As the RICO case was making its way through the court, the former Disney employees were also awaiting action by the U.S. Equal Employment Opportunity Commission. They had filed discrimination complaints with the EEOC, a necessary first step in bringing a court action.

Sara Blackwell, the attorney for the Disney workers, said she has about 30 to 35 "right to sue" letters from the EEOC, clearing the way for a new case.

The discrimination claims are expected to include one based on national origin. It may argue that the U.S. workers were treated in a hostile manner by being forced to train foreign replacements, and were then terminated, resulting in discrimination against Americans.

Presnell's ruling may be seen as illustrating what some lawmakers of both political parties in Congress see as a problem: It is legal to replace a U.S. worker with a visa worker.

The plaintiffs, for instance, argued that under law they were not supposed to be "adversely affected" by the use of foreign visa workers. They claimed that false certifications were made in the visa paperwork. But the judge agreed with the arguments raised by the defendants, and said the "only way for that certification to be false would be if the working conditions" of the contractor's "employees were adversely affected."
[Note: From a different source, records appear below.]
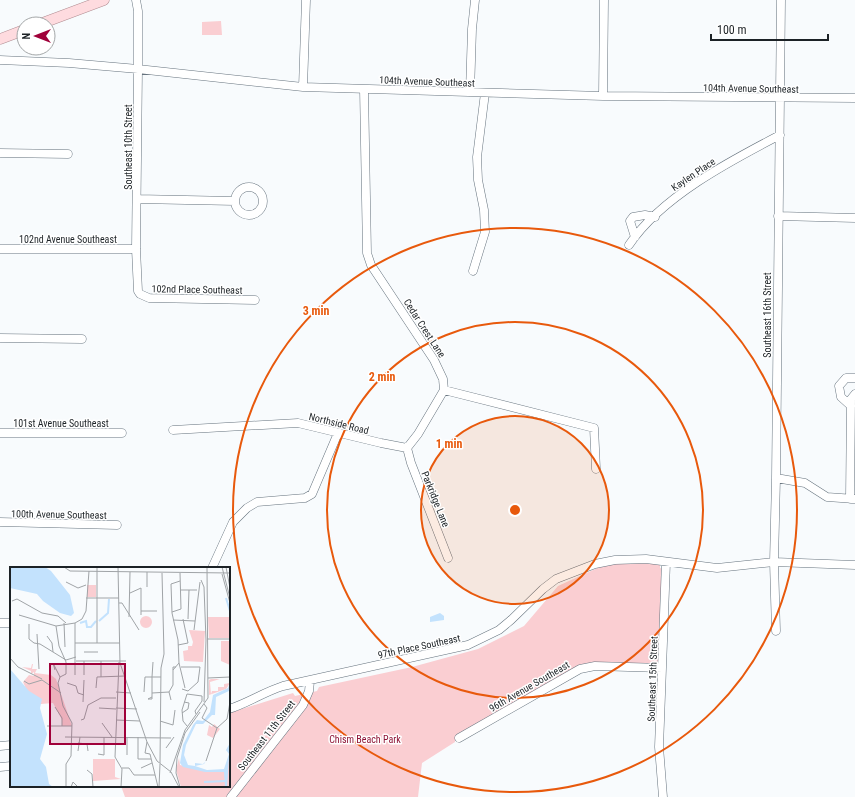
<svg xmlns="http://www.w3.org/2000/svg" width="855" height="797" viewBox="0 0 855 797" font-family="'Roboto Condensed',sans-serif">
	<rect width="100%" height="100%" fill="#f8fbfd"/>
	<path fill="#faced2" d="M221 21 222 35H202V22Z
		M615 560 660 564V568L664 569 662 668 587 667 455 740V742L422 763 418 797H125L121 786H229V713L293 693 295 696 317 691 319 687 412 667 478 649 524 626 558 586Z"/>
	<path fill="#c3e2fd" d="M440 613 444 616V620L430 622V617Z"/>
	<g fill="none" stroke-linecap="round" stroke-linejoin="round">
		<defs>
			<path id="minor" d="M136 0 138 11V69L136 249 138 291 140 294 149 298 255 300
				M0 60 69 63 138 69 303 87 603 96 855 98
				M303 87 306 0
				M364 89 367 253 371 265 434 360 443 379 444 390 594 428 596 469
				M470 92 472 29 475 0
				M603 96 604 0
				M0 153 68 154
				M235 201a14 14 0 1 1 28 0a14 14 0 1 1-28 0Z
				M137 199 235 201
				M778 216 855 218
				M635 237 630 221 633 217 645 215 655 217
				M629 245C661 197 730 161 780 135
				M0 249H136
				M473 271 485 232 484 210 478 180 477 157 485 93
				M0 338 82 339
				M851 406 841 397 839 386 846 378H855
				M173 430 298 423 381 443 407 448
				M0 433H122
				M407 448 411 463 448 558
				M407 448 418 434 444 390
				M776 478 805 483 827 497 855 499
				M850 499 851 399 855 394
				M0 522 117 525
				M212 568 233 522 247 508 257 502 305 498 312 494 338 433
				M0 623H11
				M776 631 774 562 776 478 781 0
				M229 709C248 703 264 692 283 686L468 645 499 630 511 620 543 589 556 579 595 564 615 560 646 559 717 568 774 562 855 565
				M459 738 580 669 595 666 662 668
				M0 746 11 745
				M0 767 11 766
				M231 797 303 705 309 691 310 681
				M663 797 659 747 666 562"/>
			<path id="major" d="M40 24 104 0
				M0 39 24 30"/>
		</defs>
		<use href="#minor" stroke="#66737e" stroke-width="9"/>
		<use href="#major" stroke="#af8b90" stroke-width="11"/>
		<use href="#minor" stroke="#fff" stroke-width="8"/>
		<use href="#major" stroke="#fedbdf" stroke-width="10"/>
	</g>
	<circle cx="515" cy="510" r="94" fill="#e8590c" fill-opacity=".12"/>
	<g fill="none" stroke="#e8590c" stroke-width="2">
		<circle cx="515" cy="510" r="94"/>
		<circle cx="515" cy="510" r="188"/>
		<circle cx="515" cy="510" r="282"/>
	</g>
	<g text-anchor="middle" stroke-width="3" stroke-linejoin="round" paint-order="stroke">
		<g font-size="10" fill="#1c2226" stroke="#fff">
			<text transform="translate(427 81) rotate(2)" y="4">104th Avenue Southeast</text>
			<text transform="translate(751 88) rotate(1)" y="4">104th Avenue Southeast</text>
			<text transform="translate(128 147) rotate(-90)" y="4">Southeast 10th Street</text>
			<text transform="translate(693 174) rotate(-34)" y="4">Kaylen Place</text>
			<text x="68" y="243">102nd Avenue Southeast</text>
			<text transform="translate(197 289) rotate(1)" y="4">102nd Place Southeast</text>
			<text transform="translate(767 315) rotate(-90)" y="4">Southeast 16th Street</text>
			<text transform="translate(425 328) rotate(57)" y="4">Cedar Crest Lane</text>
			<text x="61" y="427">101st Avenue Southeast</text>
			<text transform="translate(339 423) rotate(14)" y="4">Northside Road</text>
			<text transform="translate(436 499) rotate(68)" y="4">Parkridge Lane</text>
			<text transform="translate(59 514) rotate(1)" y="4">100th Avenue Southeast</text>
			<text transform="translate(419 646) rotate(-12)" y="4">97th Place Southeast</text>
			<text transform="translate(652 679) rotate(-88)" y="4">Southeast 15th Street</text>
			<text transform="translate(529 686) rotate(-30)" y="4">96th Avenue Southeast</text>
			<text transform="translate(266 735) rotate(-52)" y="4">Southeast 11th Street</text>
		</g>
		<g font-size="10" fill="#8e1436" stroke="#fff">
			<text x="365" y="743">Chism Beach Park</text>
		</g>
	</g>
	<g transform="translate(10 567)">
		<rect width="220" height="220" fill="#f8fbfd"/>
		<path d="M77 18H86V30H77ZM130 55a6 6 0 1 1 12 0a6 6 0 1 1-12 0ZM198 50H219V71H199ZM179 63 195 64 193 95 174 94 173 84 178 83V79H182L183 75ZM211 74H220V98L211 94ZM22 97H23L22 102H27L25 106 41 108 46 112 62 159H52V153L43 136 31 137 19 128 13 115 19 108 24 109V105L21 107V104L12 100 21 101ZM201 112H210L200 115 201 127 202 124H208V120H214V117L220 116 216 122 199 128V113ZM204 157 210 162 203 171 197 168 199 158 202 160ZM220 187V220H171L166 203 169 191 170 198 199 204H216ZM83 192H105V210L111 212 83 214Z" fill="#faced2"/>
		<path d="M0 0H35L41 4 60 28 64 46 61 49 50 46 33 34 27 27 0 21ZM0 102 19 124 32 132 30 141 37 167 30 192 36 200 39 217 43 220H0ZM220 116 219 124 206 130 205 148H202L193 157H186L176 178 174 188 178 198 185 199V196L193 197 196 194 194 197 185 199 197 203 214 202 219 187 216 183 220 176 217 220H215L214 205H195L173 200 170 196 173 178 183 158 187 153 193 154 200 145 203 128 218 121Z" fill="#c3e2fd"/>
		<path fill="none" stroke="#c3e2fd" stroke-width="2" d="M216 31 220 44M89 54 98 46 99 32M70 56 76 54 77 60H81L86 54M194 215 216 214"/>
		<path fill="none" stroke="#a0a4a7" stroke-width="1" d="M54 0 60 4 220 6M87 0V76M108 0 110 96 137 175 147 194 161 205 169 220M212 0 220 31M216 0 220 21M212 7 220 36M191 13 194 20 196 73 194 135M56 15 68 21 76 18M137 20V5M171 23H187M120 26 131 21V48M76 31H109M2 34 7 32 32 46 48 49 56 56M109 36H112L129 63M131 44H147M162 45 171 42 170 6M9 48 46 59 65 56M119 50 120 5M178 52 179 23M163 53 185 54M54 56 55 80M65 56 72 52 76 44 79 4M65 56V108M19 57V72L24 76 30 77 56 93 66 90M46 59 49 79 56 95V107L50 110M184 63 190 15M27 67 29 102M37 69 42 76 43 85M197 72H220M65 76H110M168 78 178 76 173 52M74 85H88M0 91 8 100 32 112M66 94H116M74 94V108M109 95 105 190 112 202 111 220M169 96 175 121M171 100H190M45 103 43 96 50 110M163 103 169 96 168 73 162 46 161 17 170 14M50 110 48 116 53 139 62 156 61 189 56 197V220M91 110V94M198 111 220 110M14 114 19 117 32 113 51 126M57 116 66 119 68 126 74 128M86 121 87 110 115 109M172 122 178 124 188 115 190 100M106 125 121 126M134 125 135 110H151M142 126 159 125M142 130 138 132H142V110L143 95M161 133 159 125 163 118V100H166M73 135 74 113M194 137 197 141 192 151 207 161M45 140 52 151V159M89 141 106 142M106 141 127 142M172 146 178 142 179 136 174 135M71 153 74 152 78 138 91 131H106M106 153 130 154M150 154 163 158 165 143M92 156 102 170M37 159H62M177 159 173 154 172 143 177 127 192 129V134L185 144 186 147M55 170 161 171M128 170V192H141M137 175 135 186 140 187 148 220M68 176 77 177 78 184M156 181 164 170M68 184 70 170M88 187 94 188V170M117 188V170M196 194 207 161 217 152 220 135M150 196 151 101 154 87 152 6M112 201H119L124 208H145M131 201 142 196M77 203 82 207 83 220M160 206 175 163 198 131 197 0M61 220 63 215 68 220M149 220 150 197M170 220 166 206 167 191 175 166 190 145"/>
		<path fill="#a0013a" fill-opacity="0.15" stroke="#a0013a" stroke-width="2" d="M40 97H115V177H40Z"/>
		<rect width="220" height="220" fill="none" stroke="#1c2226" stroke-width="2"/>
	</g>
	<circle cx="515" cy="510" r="6" fill="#e8590c" stroke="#fff" stroke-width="2"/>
	<g font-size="12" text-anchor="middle" font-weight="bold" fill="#e8590c" stroke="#fff" stroke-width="3" stroke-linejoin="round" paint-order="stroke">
		<text x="316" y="315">3 min</text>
		<text x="382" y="381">2 min</text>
		<text x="449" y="448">1 min</text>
	</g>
	<g transform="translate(36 36) rotate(270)"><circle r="19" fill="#ffffff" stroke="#a4a7a8"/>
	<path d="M0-3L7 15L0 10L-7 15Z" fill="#a0013a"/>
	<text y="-6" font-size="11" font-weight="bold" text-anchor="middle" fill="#1c2226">N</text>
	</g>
	<path d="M711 34v6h117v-6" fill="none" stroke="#1c2226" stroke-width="2"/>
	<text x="717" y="34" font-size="12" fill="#1c2226" stroke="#ffffff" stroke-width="3" paint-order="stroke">100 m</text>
</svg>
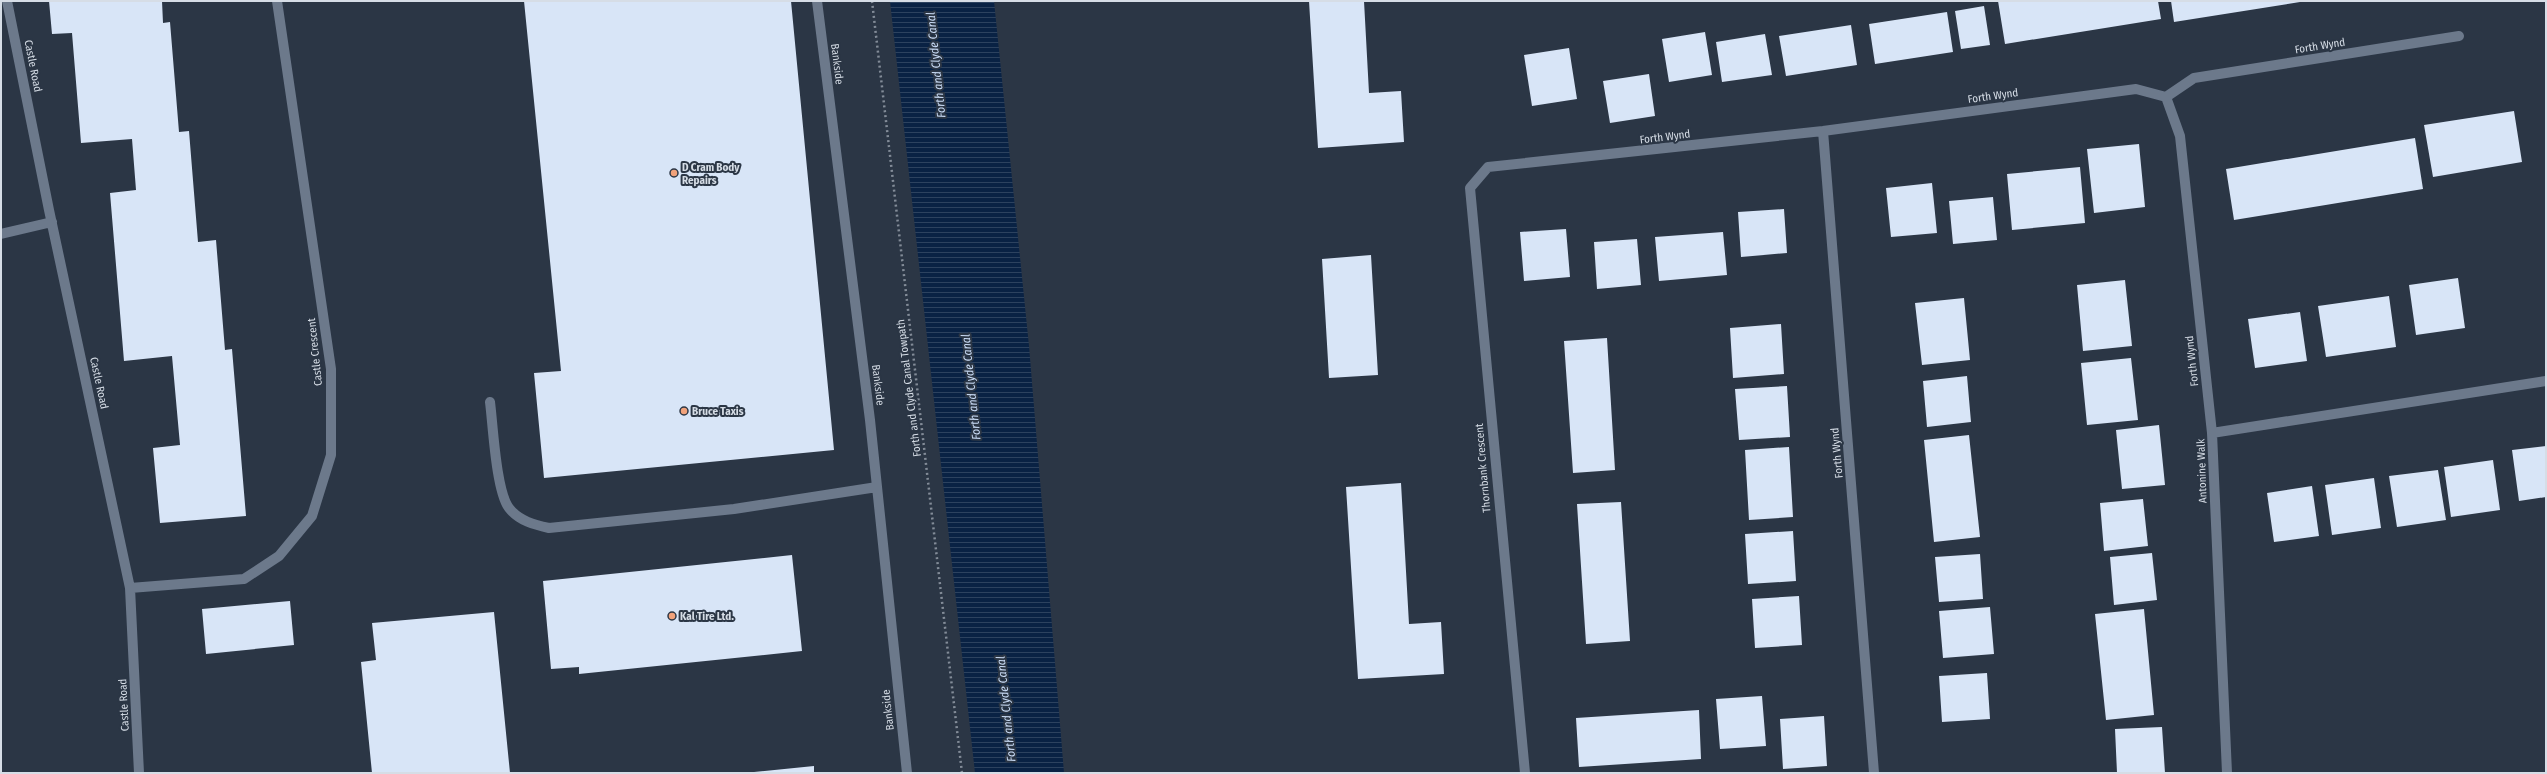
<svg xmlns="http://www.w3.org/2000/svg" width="2547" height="774" font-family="'Fira Sans Condensed',sans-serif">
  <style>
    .water { fill: url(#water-rules) }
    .building { fill: #d8e5f7 }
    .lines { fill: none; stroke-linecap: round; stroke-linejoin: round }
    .path { stroke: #838c98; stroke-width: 2.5; stroke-dasharray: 2 3; stroke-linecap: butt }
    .minor { stroke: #6c798b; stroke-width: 10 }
    .poi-dot { fill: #f1a27b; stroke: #2b3645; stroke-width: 1.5 }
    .labels { text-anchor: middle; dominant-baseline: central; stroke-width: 4; stroke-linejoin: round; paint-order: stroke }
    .street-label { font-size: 11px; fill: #d6dde6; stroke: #2b3645 }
    .poi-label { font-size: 11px; font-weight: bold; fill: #d6dde6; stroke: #2b3645; text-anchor: start }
    .water-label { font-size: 12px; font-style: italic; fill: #cadcf6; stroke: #2b3645 }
  </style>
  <defs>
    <pattern id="water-rules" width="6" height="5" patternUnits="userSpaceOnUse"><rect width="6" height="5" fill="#092244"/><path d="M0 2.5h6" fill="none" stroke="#2c425f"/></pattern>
  </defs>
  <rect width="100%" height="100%" fill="#2b3645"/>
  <path class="water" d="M 890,1 L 994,1 L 1029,346 L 1064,773 L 975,773 Z"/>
  <path class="building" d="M 49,1 L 162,1 L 163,23 L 170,22 L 179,132 L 189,131 L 198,242 L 216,240 L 225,350 L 232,349 L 246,516 L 160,523 L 153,448 L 180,445 L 172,356 L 124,361 L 110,193 L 136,190 L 132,139 L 81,143 L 72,33 L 52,34 Z
    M 524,1 L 791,1 L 834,450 L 544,478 L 534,373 L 561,371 Z
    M 1309,1 L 1364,1 L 1369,93 L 1401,91 L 1404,142 L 1318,148 Z
    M 1998,1 L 2158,1 L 2161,19 L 2005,44 Z
    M 2171,1 L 2300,1 L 2300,2 L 2174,22 Z
    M 1984,6 L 1990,45 L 1961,49 L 1955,11 Z
    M 1947,12 L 1953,52 L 1875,64 L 1869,24 Z
    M 1851,25 L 1857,65 L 1786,76 L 1779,36 Z
    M 1705,32 L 1712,75 L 1669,82 L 1662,39 Z
    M 1765,34 L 1772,75 L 1722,82 L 1716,42 Z
    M 1569,48 L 1577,99 L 1532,106 L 1524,55 Z
    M 1649,74 L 1655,116 L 1610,123 L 1603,81 Z
    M 2514,111 L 2522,162 L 2433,177 L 2424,125 Z
    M 2415,138 L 2423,189 L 2234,220 L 2226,169 Z
    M 2139,144 L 2145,207 L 2094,213 L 2087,149 Z
    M 2080,167 L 2085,223 L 2012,230 L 2007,174 Z
    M 1932,183 L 1937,233 L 1891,237 L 1886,188 Z
    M 1993,197 L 1997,240 L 1953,244 L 1949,201 Z
    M 1784,209 L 1787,253 L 1741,257 L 1738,212 Z
    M 1566,229 L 1570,277 L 1524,281 L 1520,232 Z
    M 1723,232 L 1727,275 L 1659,281 L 1655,237 Z
    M 1637,239 L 1641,285 L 1597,289 L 1594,242 Z
    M 1371,255 L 1378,375 L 1329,378 L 1322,259 Z
    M 2458,278 L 2465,328 L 2416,335 L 2409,285 Z
    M 2125,280 L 2132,346 L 2083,351 L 2077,285 Z
    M 2389,296 L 2396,347 L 2326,357 L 2318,306 Z
    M 1964,298 L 1970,360 L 1922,365 L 1915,303 Z
    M 2300,312 L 2307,361 L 2255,368 L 2248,319 Z
    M 1781,324 L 1784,374 L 1733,378 L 1730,328 Z
    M 1607,338 L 1615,470 L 1573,473 L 1564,341 Z
    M 2131,358 L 2138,420 L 2087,425 L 2081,363 Z
    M 1967,376 L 1971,422 L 1927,427 L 1923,381 Z
    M 1787,386 L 1790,437 L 1739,440 L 1735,389 Z
    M 2159,425 L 2165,485 L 2122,489 L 2116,430 Z
    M 1969,435 L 1980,537 L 1934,542 L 1924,440 Z
    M 2546,446 L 2546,497 L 2519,501 L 2512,450 Z
    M 1789,447 L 1793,517 L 1749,520 L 1745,450 Z
    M 2493,460 L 2500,510 L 2451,517 L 2444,467 Z
    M 2438,470 L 2446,520 L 2397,527 L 2389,476 Z
    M 2374,478 L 2381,528 L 2332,535 L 2325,485 Z
    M 1401,483 L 1409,624 L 1441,622 L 1444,674 L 1358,679 L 1346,487 Z
    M 2312,486 L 2319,536 L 2274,542 L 2267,493 Z
    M 2143,499 L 2148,546 L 2104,551 L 2100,503 Z
    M 1621,502 L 1630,641 L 1586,644 L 1577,504 Z
    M 1793,531 L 1796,581 L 1748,584 L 1745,534 Z
    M 2152,553 L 2157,600 L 2114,605 L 2110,557 Z
    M 1980,554 L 1983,599 L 1939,602 L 1935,557 Z
    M 792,555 L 802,651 L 579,674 L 579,667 L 551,669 L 543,581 Z
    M 1799,596 L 1802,645 L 1755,648 L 1752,599 Z
    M 290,601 L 294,645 L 206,654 L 202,609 Z
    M 1990,607 L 1994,654 L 1943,658 L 1939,611 Z
    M 2144,609 L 2154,715 L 2106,720 L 2095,614 Z
    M 494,612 L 510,773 L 372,773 L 361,662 L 376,660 L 372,623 Z
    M 1987,673 L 1990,719 L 1942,722 L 1939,676 Z
    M 1762,696 L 1766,746 L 1720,749 L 1716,699 Z
    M 1699,710 L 1701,759 L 1579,767 L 1576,718 Z
    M 1824,716 L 1827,766 L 1783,769 L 1780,719 Z
    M 2162,727 L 2165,773 L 2117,773 L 2115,729 Z
    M 814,766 L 814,773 L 754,773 L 754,772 Z"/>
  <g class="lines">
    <path class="path" d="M 872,1 L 962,773"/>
    <path class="minor" d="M 7,1 L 49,210 L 130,588 L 139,773
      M 817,1 L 870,420 L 907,773
      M 2166,97 L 2194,78 L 2459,36
      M 1823,131 L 1874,773
      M 1,234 L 52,222
      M 490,402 C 493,425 496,491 509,508 C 519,521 535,525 549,528 L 734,509 L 877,487
      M 130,588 L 244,579 L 279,556 L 312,516 L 331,455 L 331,369 L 277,1
      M 1525,773 L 1470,188 L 1488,167 L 1823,131 L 2136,89 L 2166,97 L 2180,136 L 2212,433
      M 2227,773 L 2212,433 L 2546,381"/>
  </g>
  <g class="poi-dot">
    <circle cx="674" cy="173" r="4"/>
    <circle cx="684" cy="411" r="4"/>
    <circle cx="672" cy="616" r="4"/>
  </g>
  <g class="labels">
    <g class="street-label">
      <text transform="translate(2320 46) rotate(-9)">Forth Wynd</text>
      <text transform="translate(837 64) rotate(83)">Bankside</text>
      <text transform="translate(33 66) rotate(79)">Castle Road</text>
      <text transform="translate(1993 96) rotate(-8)">Forth Wynd</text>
      <text transform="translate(1665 137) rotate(-7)">Forth Wynd</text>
      <text transform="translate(315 352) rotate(-96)">Castle Crescent</text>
      <text transform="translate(2192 361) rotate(-96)">Forth Wynd</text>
      <text transform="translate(99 383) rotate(78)">Castle Road</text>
      <text transform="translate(878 385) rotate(83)">Bankside</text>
      <text transform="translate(909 388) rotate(-97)">Forth and Clyde Canal Towpath</text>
      <text transform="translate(1837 453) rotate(-95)">Forth Wynd</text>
      <text transform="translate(1483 468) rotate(-95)">Thornbank Crescent</text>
      <text transform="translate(2202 471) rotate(-92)">Antonine Walk</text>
      <text transform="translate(124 705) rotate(-93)">Castle Road</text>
      <text transform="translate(888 710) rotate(-96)">Bankside</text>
    </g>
    <g class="poi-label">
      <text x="682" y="167">D Cram Body<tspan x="682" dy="13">Repairs</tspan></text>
      <text x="692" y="411">Bruce Taxis</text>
      <text x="680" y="616">Kal Tire Ltd.</text>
    </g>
    <g class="water-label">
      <text transform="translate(936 65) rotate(-96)">Forth and Clyde Canal</text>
      <text transform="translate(971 387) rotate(-96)">Forth and Clyde Canal</text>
      <text transform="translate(1006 709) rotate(-96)">Forth and Clyde Canal</text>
    </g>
  </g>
  <rect width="2547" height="774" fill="none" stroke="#d6dde6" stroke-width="4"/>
</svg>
Leo Perrero, a plaintiff and former Disney worker who testified before a Senate committee and explained how he trained his foreign replacement, was disappointed by the court's ruling.

"There is no loyalty to our country," said Perrero. "Greed is first and foremost, and the primary motivation here."

Blackwell said this week's ruling shows "that the government allows what happened at Disney, and what's happening all over this nation, to occur."

Disney did not respond to a request for comment.